Given task 1. Rewrite the paragraph of the boxing thread beginning "I watched a lot of boxing" as a short intro followed by a list, keeping its main facts.
Given task 2. Pick up the boxing thread after its last reply and write the post that follows.

Page.
I watched a lot of boxing all through the 70s and 80s, and looking back, I have to say the toughest division was the featherweight division that Salvador Sanchez mowed down. When you look at the records of the guys he beat, it is quite impressive. Starting with his gaining of the WBC feather weight title.... Danny (Little Red) Lopez, 42 - 3 Ruben Castillo, 44-1 Danny Lopez, 42 - 4 Patrick Ford, 16-0 Jaun Laporte, 15-1 Roberto Castenon 42-1 Nicky Perez, 49-3 Wilfredo Gomez, 32-0 Pat Cowdell, 19-2 Rocky Garcia, 23-2 Azumah Nelson, 13-0
Ah man I came in hot ready to speak about tough divisions. I just realized this is a shout out thread to Sal.
Those are impressive on the face of them, but when Sal sadly passed Azumah and to a lesser degree Laporte were the only ones who stepped up in a big way. So some of those fancy records didn’t have as much substance to them. Lopez was a great champ, as was Gomez (albeit at 122), but Perez was really more of a protected gatekeeper/journeyman, Ford gave Sal a good go but was picked apart in fairly brutal fashion by Eusebio Pedroza and never made another peep. Castillo built that impressive record but went 23-10 the rest of his career (including some losses to dubious opposition) with maybe one decent win. Etc. I wish Sanchez had fought Pedroza. Truth is, while those two held the two belts at the time there wasn’t a way to say who was the top guy in the division since they never faced off. I’ll take the light heavyweight division of the late 1970s-early ‘80s as the deepest anywhere for a period of several consecutive years. You had: Matthew Saad Muhammad Michael Spinks Eddie Mustafa Muhammad Marvin Johnson Victor Galindez Dwight Muhammad Qawi James Scott Yaqui Lopez John Conteh Mike Rossman (a shooting star but at his peak was pretty formidable) All those guys were roaming the 175-pound ranks at the same time, along with contenders like Jerry Martin, Richie Kates, Bobby Cassidy, Mate Parlov, Marvin Camel and more. Throw their names in a hat and pick two out and you probably get a really good to great fight and very often a complete toss-up trying to pick a winner.

Data listing.
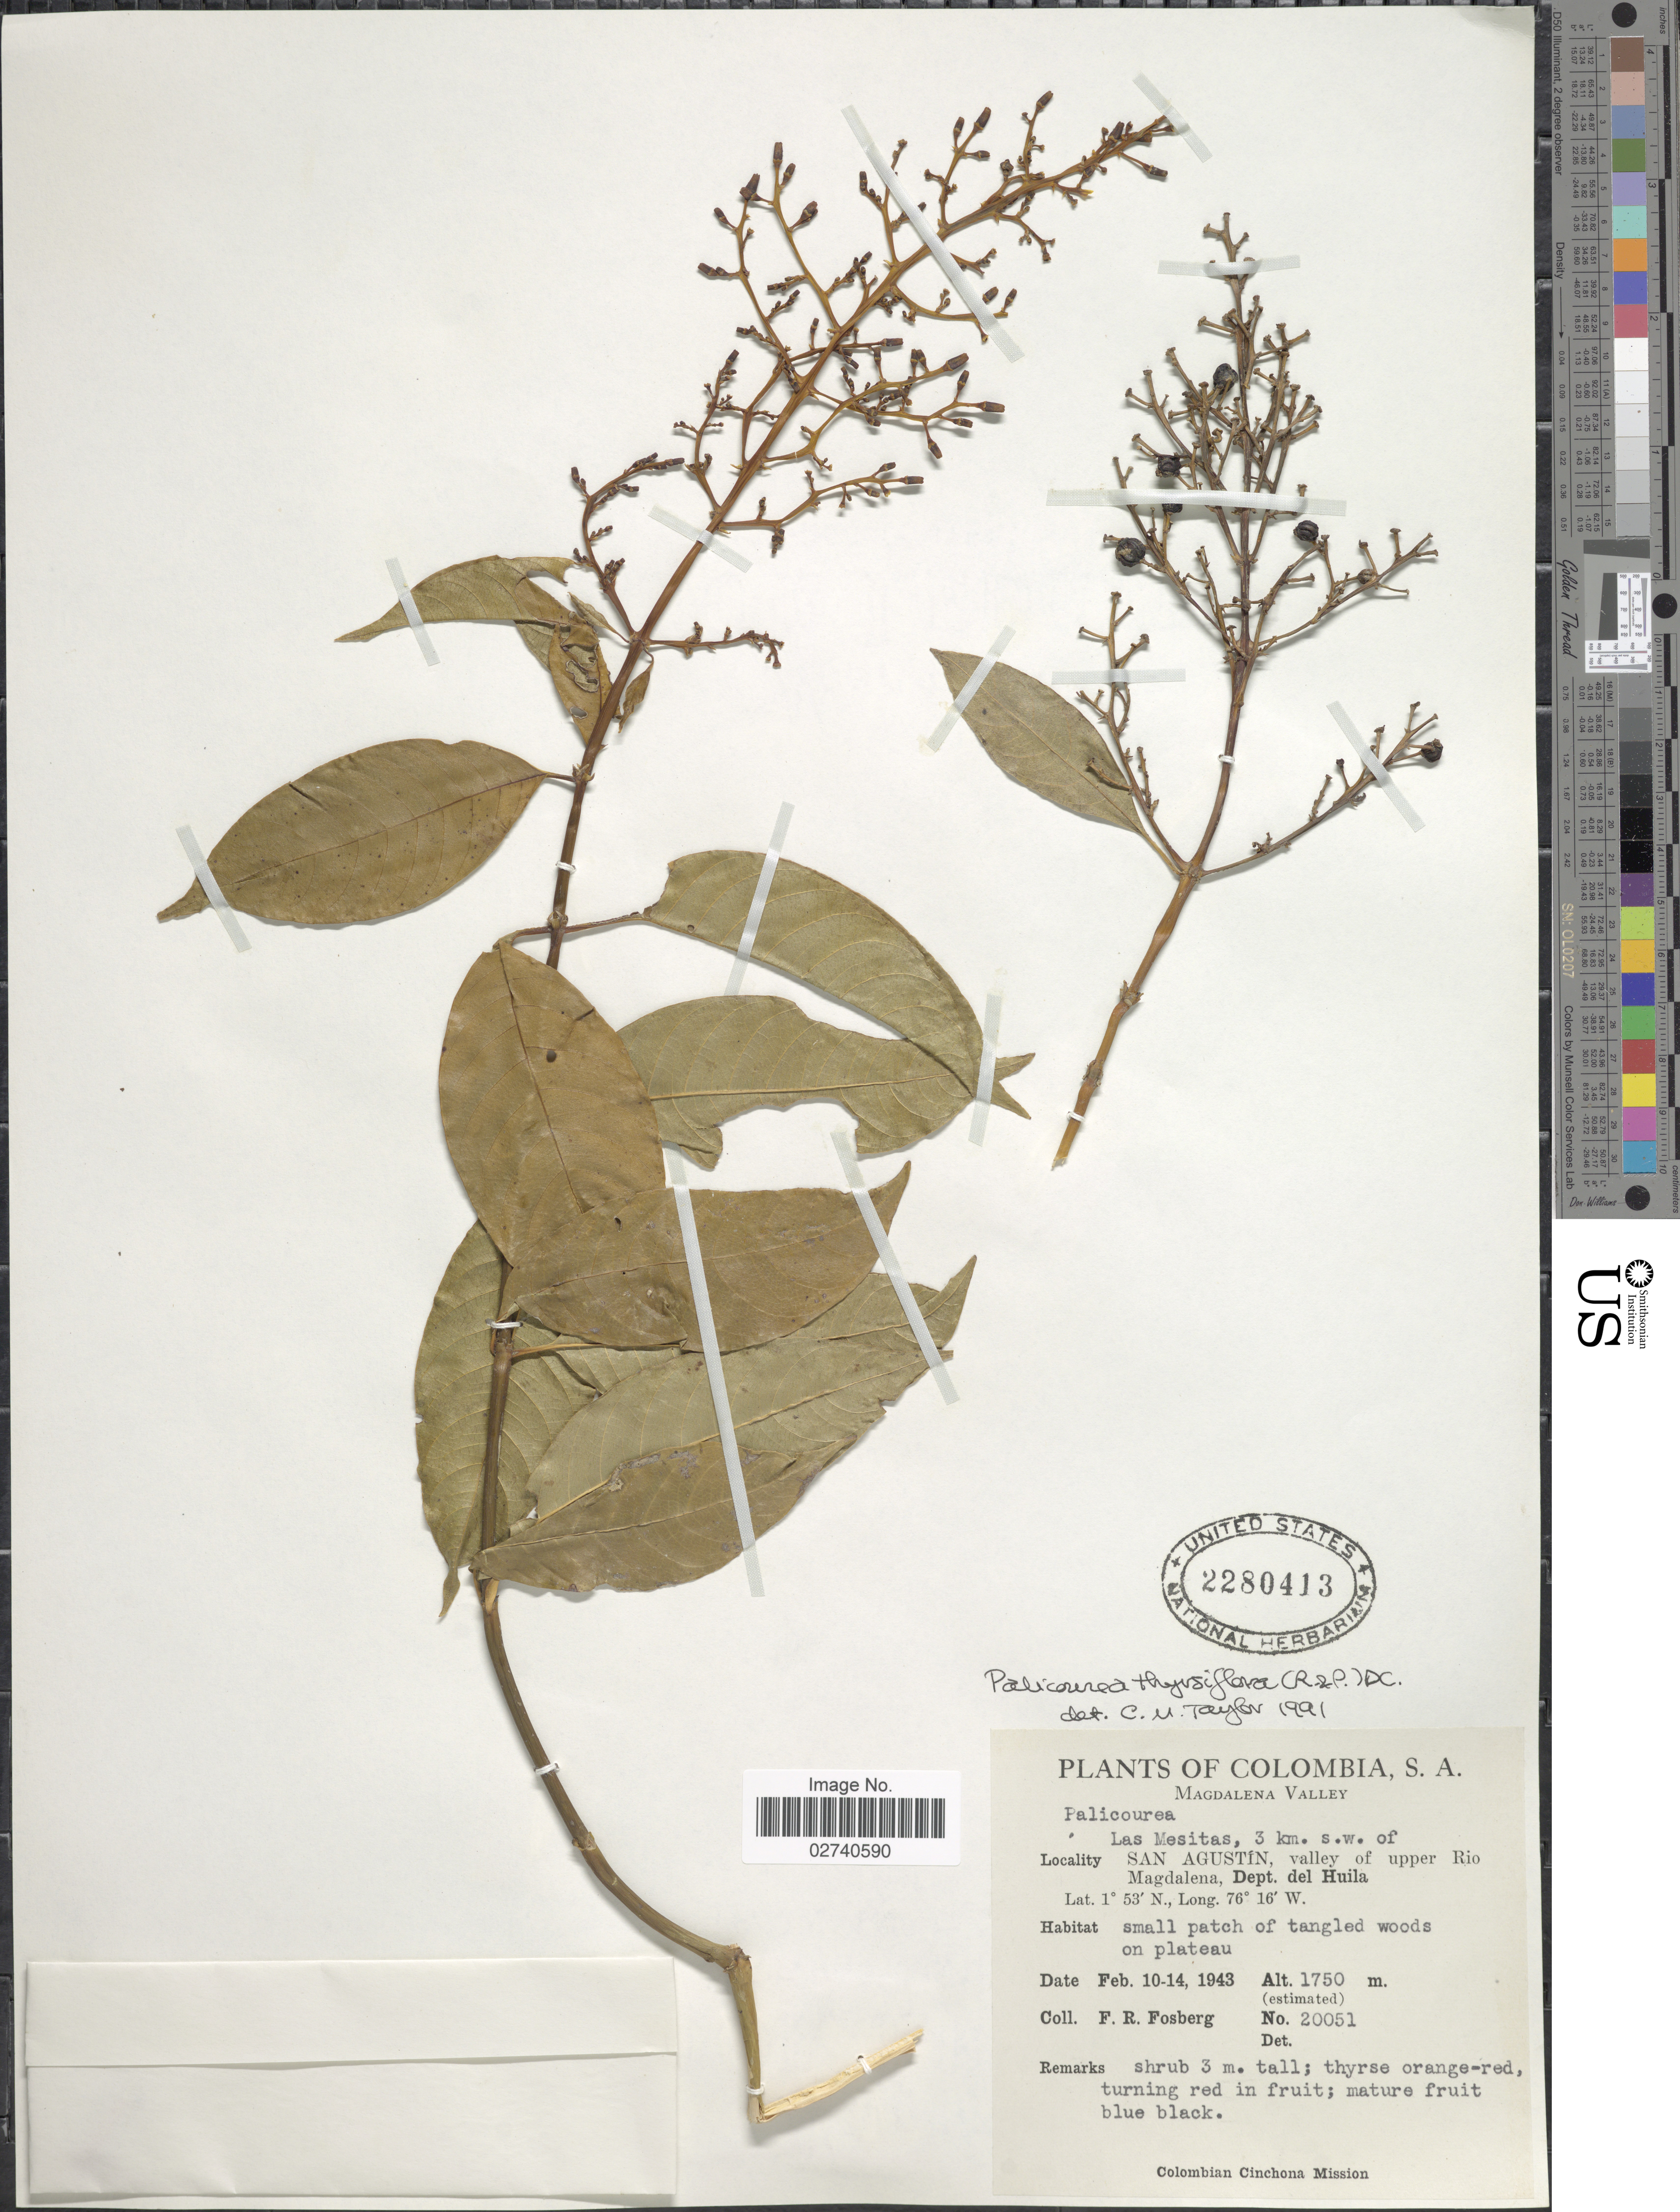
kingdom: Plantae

==

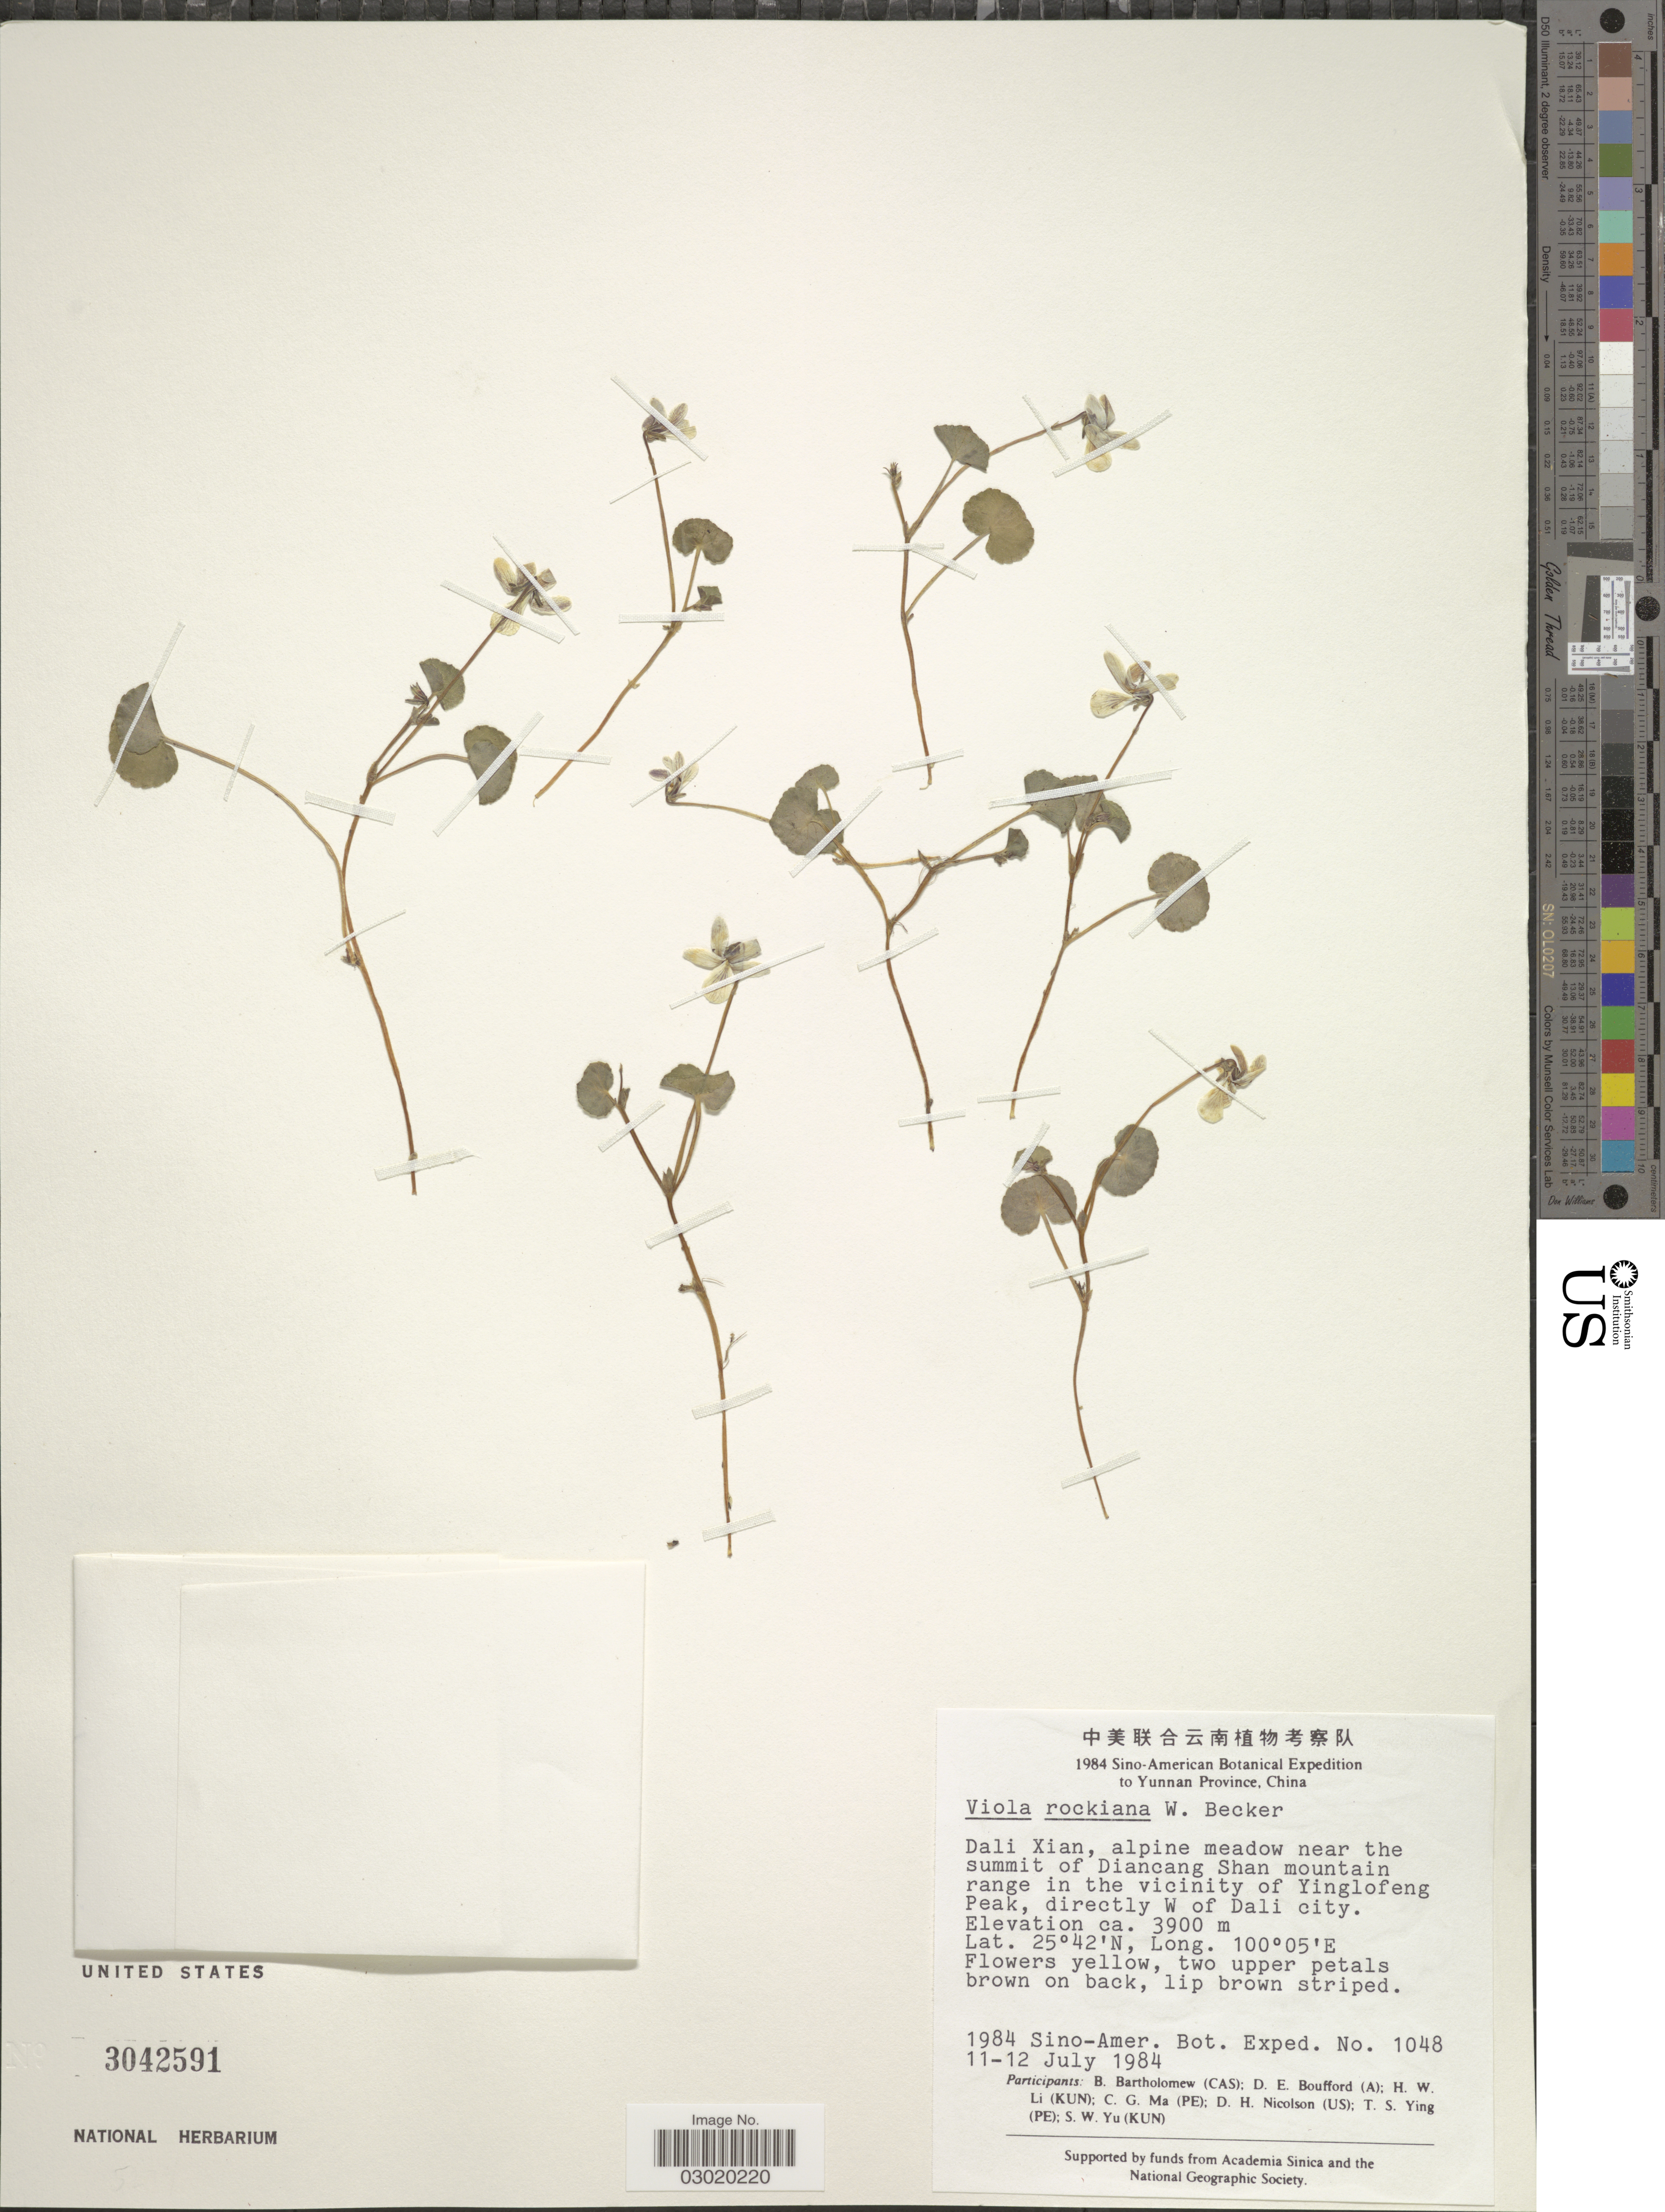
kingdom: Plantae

Expected answer 1.
Having watched a lot of boxing through the 70s and 80s, I'd call the featherweight division that Salvador Sanchez mowed down the toughest. These are the opponents he beat, starting with his win of the WBC featherweight title, and their records:
- Danny (Little Red) Lopez, 42-3
- Ruben Castillo, 44-1
- Danny Lopez, 42-4
- Patrick Ford, 16-0
- Jaun Laporte, 15-1
- Roberto Castenon, 42-1
- Nicky Perez, 49-3
- Wilfredo Gomez, 32-0
- Pat Cowdell, 19-2
- Rocky Garcia, 23-2
- Azumah Nelson, 13-0

Expected answer 2.
Yeah! f there ever was a fight that should have happened but didnt. I am pretty sure Pedroza beat most if not all of the fighters that Sanchez beat, but there was never even a whisper of a unification. Looking back, if I had to guess, most likely Pedroza avoided the fight, content to keep his lesser belt and make a good living.
Yes. That was actually the first one I considered. Interesting to note that Spinks beat most of the tough guys on the way up. After he won a title, the only fight of any significance was Eddie Mustapha Muhammed, I think that was a unification bout. IMO all of the rest of the guys Spinks fought as champion were nobodies. Perhaps that why I didnt pick it.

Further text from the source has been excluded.